4 thoughts on “Parking Chairs and Property Rights”

  1. Bruce is referring to this earlier post.

    In the abstract, there is a 2×2 matrix there, waiting to be analyzed.

    In the concrete, as an unrepentant sidezoomer, I should be steadfastly anti-chair. (I live in the suburbs and have a driveway and a garage, so technically I’m a “no chair.”) But I temper my anti-chairness, would temper it further if I lived in the city, because of the difference between static and dynamic analysis. That’s not an economics reference. Instead, it’s the difference imiplicit in the pragmatics of self-help. A lineupper who wants to object to my sidezooming can block my entry into his/her lane (that’s tough to do, because I can choose a different point of entry), or can chase me down after the fact (also unlikely, because I’m zooming all the time). A chair proprietor who objects to my parking in his/her space has an immobile object on which to express some serious anger.

  2. Mike: Nice shift from the theoretical basis of property rights to the pragmatic issues of rule enforcement.

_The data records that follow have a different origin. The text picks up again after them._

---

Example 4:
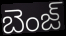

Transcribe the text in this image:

బెంజ్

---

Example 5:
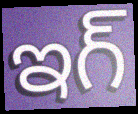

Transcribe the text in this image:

ఇగ్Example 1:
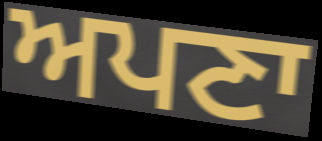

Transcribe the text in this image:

ਅਪਣਾ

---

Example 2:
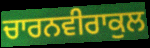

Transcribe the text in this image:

ਚਾਰਨਵੀਰਾਕੁਲ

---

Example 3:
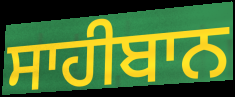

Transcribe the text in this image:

ਸਾਹੀਬਾਨ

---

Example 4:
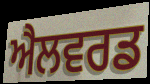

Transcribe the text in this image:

ਐਲਵਰਡ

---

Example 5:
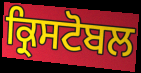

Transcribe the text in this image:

ਕ੍ਰਿਸਟੋਬਲ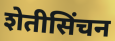
शेतीसिंचन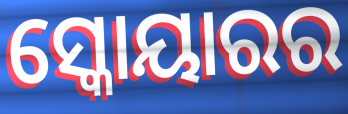
ସ୍କୋୟାରରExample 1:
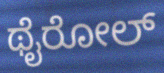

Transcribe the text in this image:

ಥೈರೋಲ್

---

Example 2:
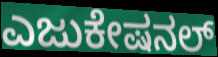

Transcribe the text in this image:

ಎಜುಕೇಷನಲ್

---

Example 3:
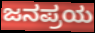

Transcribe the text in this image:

ಜನಪ್ರಯ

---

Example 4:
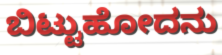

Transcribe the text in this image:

ಬಿಟ್ಟುಹೋದನು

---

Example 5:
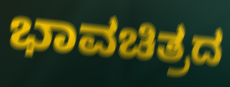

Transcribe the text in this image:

ಭಾವಚಿತ್ರದ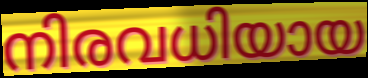
നിരവധിയായ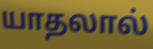
யாதலால்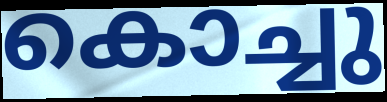
കൊച്ചുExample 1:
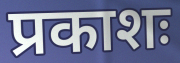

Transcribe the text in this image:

प्रकाशः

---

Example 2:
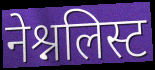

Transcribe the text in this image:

नेश्नलिस्ट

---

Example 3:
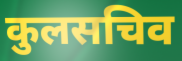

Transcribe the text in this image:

कुलसचिव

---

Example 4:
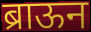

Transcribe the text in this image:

ब्राऊन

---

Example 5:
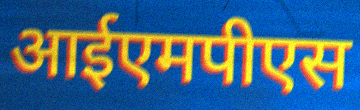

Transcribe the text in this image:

आईएमपीएसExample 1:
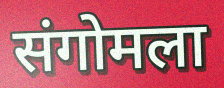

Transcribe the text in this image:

संगोमला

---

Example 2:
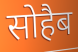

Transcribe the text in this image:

सोहैब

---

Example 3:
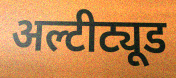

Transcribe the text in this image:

अल्टीट्यूड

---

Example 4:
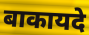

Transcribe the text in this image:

बाकायदे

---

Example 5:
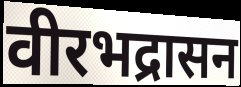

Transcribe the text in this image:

वीरभद्रासन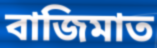
বাজিমাত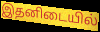
இதனிடையில்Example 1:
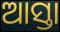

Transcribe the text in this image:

ଆସ୍ତା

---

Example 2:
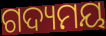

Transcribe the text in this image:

ଗଦ୍ୟମୟ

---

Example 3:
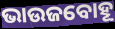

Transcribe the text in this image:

ଭାଉଜବୋହୂ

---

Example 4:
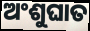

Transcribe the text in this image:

ଅଂଶୁଘାତ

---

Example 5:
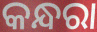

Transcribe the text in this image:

କନ୍ଧରାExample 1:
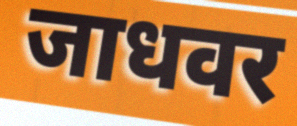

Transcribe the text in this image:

जाधवर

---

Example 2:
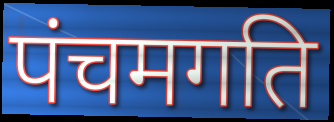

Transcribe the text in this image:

पंचमगति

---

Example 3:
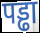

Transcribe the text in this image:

पड्ढा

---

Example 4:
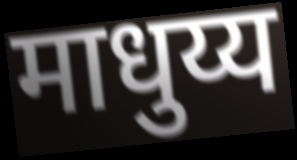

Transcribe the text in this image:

माधुय्य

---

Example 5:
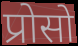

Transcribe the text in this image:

प्रोसो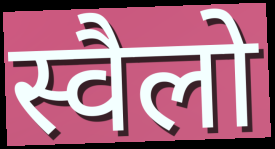
स्वैलोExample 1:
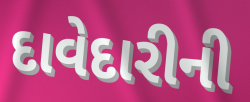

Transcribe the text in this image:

દાવેદારીની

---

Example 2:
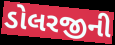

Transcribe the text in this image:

ડોલરજીની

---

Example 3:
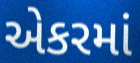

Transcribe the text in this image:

એકરમાં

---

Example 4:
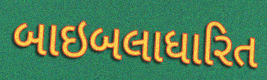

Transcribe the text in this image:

બાઇબલાધારિત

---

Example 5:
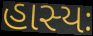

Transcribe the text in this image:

હાસ્યઃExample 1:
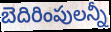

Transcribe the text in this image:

బెదిరింపులన్నీ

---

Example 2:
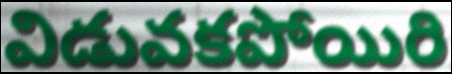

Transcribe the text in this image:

విడువకపోయిరి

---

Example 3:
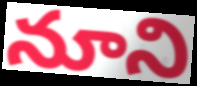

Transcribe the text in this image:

నూని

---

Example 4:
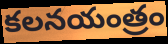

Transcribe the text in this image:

కలనయంత్రం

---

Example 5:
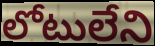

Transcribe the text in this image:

లోటులేని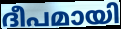
ദീപമായി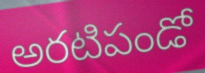
అరటిపండో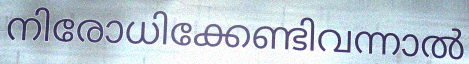
നിരോധിക്കേണ്ടിവന്നാൽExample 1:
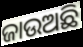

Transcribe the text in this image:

ଜାଉଅଛି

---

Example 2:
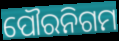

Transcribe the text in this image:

ପୌରନିଗମ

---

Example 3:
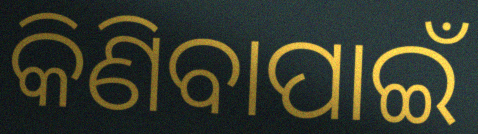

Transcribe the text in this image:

କିଣିବାପାଇଁ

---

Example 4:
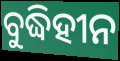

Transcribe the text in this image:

ବୁଦ୍ଧିହୀନ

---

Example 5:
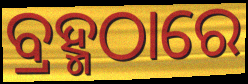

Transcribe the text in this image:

    I think the latter is probably more important here, if we can agree that the state probably has little interest in making concentrated efforts to shift whatever rule it is that the community “adopts” — e.g. placing chair, moving chairs, or going after those who use “self-help” against norm violators. Though legally distinct, I think community parking norms play out in ways fairly close to family norms.

    I constantly tell my students that there is a lot that is Lockean about our property instincts and a lot that is Lockean about what gets us into property disputes. The fact that the “reaping/sowing” approach falls apart fairly quickly when you apply it formally doesn’t mean that it doesn’t dominate as a heuristic.

  3. It just struck me as an interesting comparison, without knowing why, but now I see a connection: is there a sort of property right to a place in line? If you think that being in line gives you certain rights, it seems like you should feel that way about shoveling too, and vice versa. So, Mike, you’re consistent. I’m not positive I am.